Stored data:

########

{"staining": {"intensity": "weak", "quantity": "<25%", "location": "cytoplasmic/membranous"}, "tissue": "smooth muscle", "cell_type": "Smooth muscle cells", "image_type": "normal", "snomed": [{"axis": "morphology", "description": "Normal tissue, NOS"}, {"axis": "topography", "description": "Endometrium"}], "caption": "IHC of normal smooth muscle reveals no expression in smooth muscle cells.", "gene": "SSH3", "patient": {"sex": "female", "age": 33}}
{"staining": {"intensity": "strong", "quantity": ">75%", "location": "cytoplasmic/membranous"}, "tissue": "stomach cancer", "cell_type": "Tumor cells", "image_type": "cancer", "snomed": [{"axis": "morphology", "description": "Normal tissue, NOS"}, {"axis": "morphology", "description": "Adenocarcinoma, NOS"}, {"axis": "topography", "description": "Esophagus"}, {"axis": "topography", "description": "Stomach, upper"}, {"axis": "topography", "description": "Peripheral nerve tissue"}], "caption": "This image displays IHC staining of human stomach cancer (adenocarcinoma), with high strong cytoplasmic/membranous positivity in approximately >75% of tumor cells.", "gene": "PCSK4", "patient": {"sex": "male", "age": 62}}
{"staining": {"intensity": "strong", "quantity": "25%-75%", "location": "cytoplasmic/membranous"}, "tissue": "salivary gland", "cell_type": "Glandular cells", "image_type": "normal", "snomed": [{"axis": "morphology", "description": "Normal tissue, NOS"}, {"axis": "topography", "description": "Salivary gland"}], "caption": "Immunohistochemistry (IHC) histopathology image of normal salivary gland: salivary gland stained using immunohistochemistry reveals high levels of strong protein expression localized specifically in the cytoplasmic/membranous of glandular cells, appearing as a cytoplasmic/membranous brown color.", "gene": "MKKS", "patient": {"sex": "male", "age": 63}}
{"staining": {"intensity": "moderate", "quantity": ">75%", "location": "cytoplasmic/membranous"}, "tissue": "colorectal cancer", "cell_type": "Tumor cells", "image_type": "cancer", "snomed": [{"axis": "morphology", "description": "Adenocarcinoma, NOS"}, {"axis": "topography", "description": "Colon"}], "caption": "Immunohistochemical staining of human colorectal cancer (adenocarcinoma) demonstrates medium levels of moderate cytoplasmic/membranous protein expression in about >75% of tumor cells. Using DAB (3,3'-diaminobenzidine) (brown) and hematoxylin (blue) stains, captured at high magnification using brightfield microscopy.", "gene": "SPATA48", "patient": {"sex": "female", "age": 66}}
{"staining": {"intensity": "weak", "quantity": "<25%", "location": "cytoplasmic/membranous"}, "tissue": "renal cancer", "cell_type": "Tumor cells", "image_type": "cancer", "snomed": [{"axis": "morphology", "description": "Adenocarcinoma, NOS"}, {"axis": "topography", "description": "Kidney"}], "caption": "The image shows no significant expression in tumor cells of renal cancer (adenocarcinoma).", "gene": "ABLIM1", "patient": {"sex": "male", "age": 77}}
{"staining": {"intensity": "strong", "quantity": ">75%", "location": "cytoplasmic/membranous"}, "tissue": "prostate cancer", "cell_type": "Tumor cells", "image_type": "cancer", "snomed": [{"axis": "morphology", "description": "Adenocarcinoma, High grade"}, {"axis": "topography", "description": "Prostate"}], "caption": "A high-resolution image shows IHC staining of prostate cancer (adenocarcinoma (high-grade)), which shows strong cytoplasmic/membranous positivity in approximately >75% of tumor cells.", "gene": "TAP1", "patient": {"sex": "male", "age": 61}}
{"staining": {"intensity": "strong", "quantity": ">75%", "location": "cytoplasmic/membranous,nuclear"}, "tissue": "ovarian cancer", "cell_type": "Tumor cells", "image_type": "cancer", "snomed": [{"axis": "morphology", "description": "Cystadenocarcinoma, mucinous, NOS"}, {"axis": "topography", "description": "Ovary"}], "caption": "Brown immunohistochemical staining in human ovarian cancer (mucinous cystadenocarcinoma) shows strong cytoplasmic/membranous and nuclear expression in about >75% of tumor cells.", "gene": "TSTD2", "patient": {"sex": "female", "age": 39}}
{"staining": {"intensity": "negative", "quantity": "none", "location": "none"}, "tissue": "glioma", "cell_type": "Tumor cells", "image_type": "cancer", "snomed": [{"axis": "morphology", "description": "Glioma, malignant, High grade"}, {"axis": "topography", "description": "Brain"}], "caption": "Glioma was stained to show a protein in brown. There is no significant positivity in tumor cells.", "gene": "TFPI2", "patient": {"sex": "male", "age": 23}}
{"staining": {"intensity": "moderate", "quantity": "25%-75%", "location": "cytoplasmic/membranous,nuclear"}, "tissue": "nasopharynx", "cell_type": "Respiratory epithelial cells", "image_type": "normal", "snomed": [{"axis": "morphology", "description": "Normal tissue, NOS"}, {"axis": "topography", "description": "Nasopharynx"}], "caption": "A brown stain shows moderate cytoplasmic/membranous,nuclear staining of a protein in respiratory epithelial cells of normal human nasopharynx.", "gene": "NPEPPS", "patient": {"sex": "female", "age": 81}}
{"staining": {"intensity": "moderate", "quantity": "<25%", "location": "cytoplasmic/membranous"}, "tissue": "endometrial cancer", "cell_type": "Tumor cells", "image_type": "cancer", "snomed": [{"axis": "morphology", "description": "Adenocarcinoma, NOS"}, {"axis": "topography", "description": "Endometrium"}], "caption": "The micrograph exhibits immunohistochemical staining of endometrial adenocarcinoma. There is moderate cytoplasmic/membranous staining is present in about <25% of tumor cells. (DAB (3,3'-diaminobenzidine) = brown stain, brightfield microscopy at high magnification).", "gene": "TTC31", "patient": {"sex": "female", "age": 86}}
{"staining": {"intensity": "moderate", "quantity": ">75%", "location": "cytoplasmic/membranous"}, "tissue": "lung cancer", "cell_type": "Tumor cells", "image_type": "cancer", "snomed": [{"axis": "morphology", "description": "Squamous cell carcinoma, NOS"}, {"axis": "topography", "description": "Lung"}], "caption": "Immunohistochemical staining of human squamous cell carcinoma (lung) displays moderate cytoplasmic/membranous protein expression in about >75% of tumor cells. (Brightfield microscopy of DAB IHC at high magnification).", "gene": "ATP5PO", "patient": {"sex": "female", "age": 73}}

########

Search the records above for the string "displays". Copy every line that contains it.

Exercise response:
{"staining": {"intensity": "strong", "quantity": ">75%", "location": "cytoplasmic/membranous"}, "tissue": "stomach cancer", "cell_type": "Tumor cells", "image_type": "cancer", "snomed": [{"axis": "morphology", "description": "Normal tissue, NOS"}, {"axis": "morphology", "description": "Adenocarcinoma, NOS"}, {"axis": "topography", "description": "Esophagus"}, {"axis": "topography", "description": "Stomach, upper"}, {"axis": "topography", "description": "Peripheral nerve tissue"}], "caption": "This image displays IHC staining of human stomach cancer (adenocarcinoma), with high strong cytoplasmic/membranous positivity in approximately >75% of tumor cells.", "gene": "PCSK4", "patient": {"sex": "male", "age": 62}}
{"staining": {"intensity": "moderate", "quantity": ">75%", "location": "cytoplasmic/membranous"}, "tissue": "lung cancer", "cell_type": "Tumor cells", "image_type": "cancer", "snomed": [{"axis": "morphology", "description": "Squamous cell carcinoma, NOS"}, {"axis": "topography", "description": "Lung"}], "caption": "Immunohistochemical staining of human squamous cell carcinoma (lung) displays moderate cytoplasmic/membranous protein expression in about >75% of tumor cells. (Brightfield microscopy of DAB IHC at high magnification).", "gene": "ATP5PO", "patient": {"sex": "female", "age": 73}}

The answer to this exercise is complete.